Política de formação é uma coisa que tem que ser discutida e reformulada?

Tem que ser implementada sem medo de ser feliz. Acho que é melhor tirar alguma coisa, mesmo sujeita a “chuvas e trovoadas”, e pactuar inicialmente. Tem que se fazer algo e ir melhorando durante a execução. O Profae é uma grande experiência que deu certo. Acredito que precisaria ao menos reeditá-lo porque qualificou doze mil enfermeiras no nível de especialização para serem licenciadas para melhorar a relação de professoras no nível médio. Para ser professora no nível médio neste País, só com licenciatura e, para fazer uma licenciatura, mas que tenha também competências técnicas da área, foi feita especialização pelo Profae. Então, são doze mil enfermeiras no Brasil que eram professoras de escolas técnicas que foram qualificadas. Imagino que as aulas que elas estiverem dando agora sejam melhores e que mais de 220.000 atendentes viraram auxiliares de enfermagem. É o projeto do BID mais bem avaliado do Brasil. Esse modelo foi exportado para outros países, mas aqui mesmo não teve andamento. Nós não podemos pegar só mais 200.000, tem muita gente. E aí eu acho que tem que fazer outra coisa: agora é a qualificação do auxiliar para o técnico. Esse é o projeto bem sucedido que está de plena governabilidade com o Ministério da Saúde. É preciso que experiências bem sucedidas possam ter continuidade; é também uma forma de construir cidadania e melhorar a inserção social.

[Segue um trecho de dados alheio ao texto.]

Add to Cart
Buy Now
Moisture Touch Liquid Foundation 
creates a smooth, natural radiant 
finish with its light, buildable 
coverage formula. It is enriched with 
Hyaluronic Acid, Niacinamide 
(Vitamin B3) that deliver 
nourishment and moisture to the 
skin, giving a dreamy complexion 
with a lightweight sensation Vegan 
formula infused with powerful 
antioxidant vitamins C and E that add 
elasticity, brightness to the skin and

Na parte final qual seria a sua dica? Qual o diferencial da pessoa que realmente luta por uma Atenção Primária à Saúde com qualidade?

Acredito que é pensar em qualificação e formação principalmente na educação permanente. Isso é uma coisa esquecida, as entidades privadas nesse aspecto (até porque elas são cobradas), os usuários dos serviços privados em geral são muito mais exigentes do que os do serviço público por causa daquela coisa de “estou sendo atendido de graça” e ter que dar “obrigado”. Eles exigem melhor qualificação dos profissionais sob pena de escolher outro serviço para ir. Acho que precisamos de uma política pública de educação permanente que contemple não só os médicos (porque é a primeira categoria que entra quando falam que vão formar uma política), mas que contemple a todos. E as pessoas de menor qualificação necessitam triplamente mais de educação permanente. Os que se formam em nível superior têm o pensamento de continuidade dos estudos por automotivação. O contrário disso ocorre no nível médio, pois quase ninguém se forma com esse pensamento. É a continuidade da carreira da pessoa para poder ir progredindo considerando sempre a experiência da formação anterior. Nesse aspecto, a entidade como a ABEn pode muito contribuir na formulação de política de educação permanente aos trabalhadores de nível médio de enfermagem, principalmente.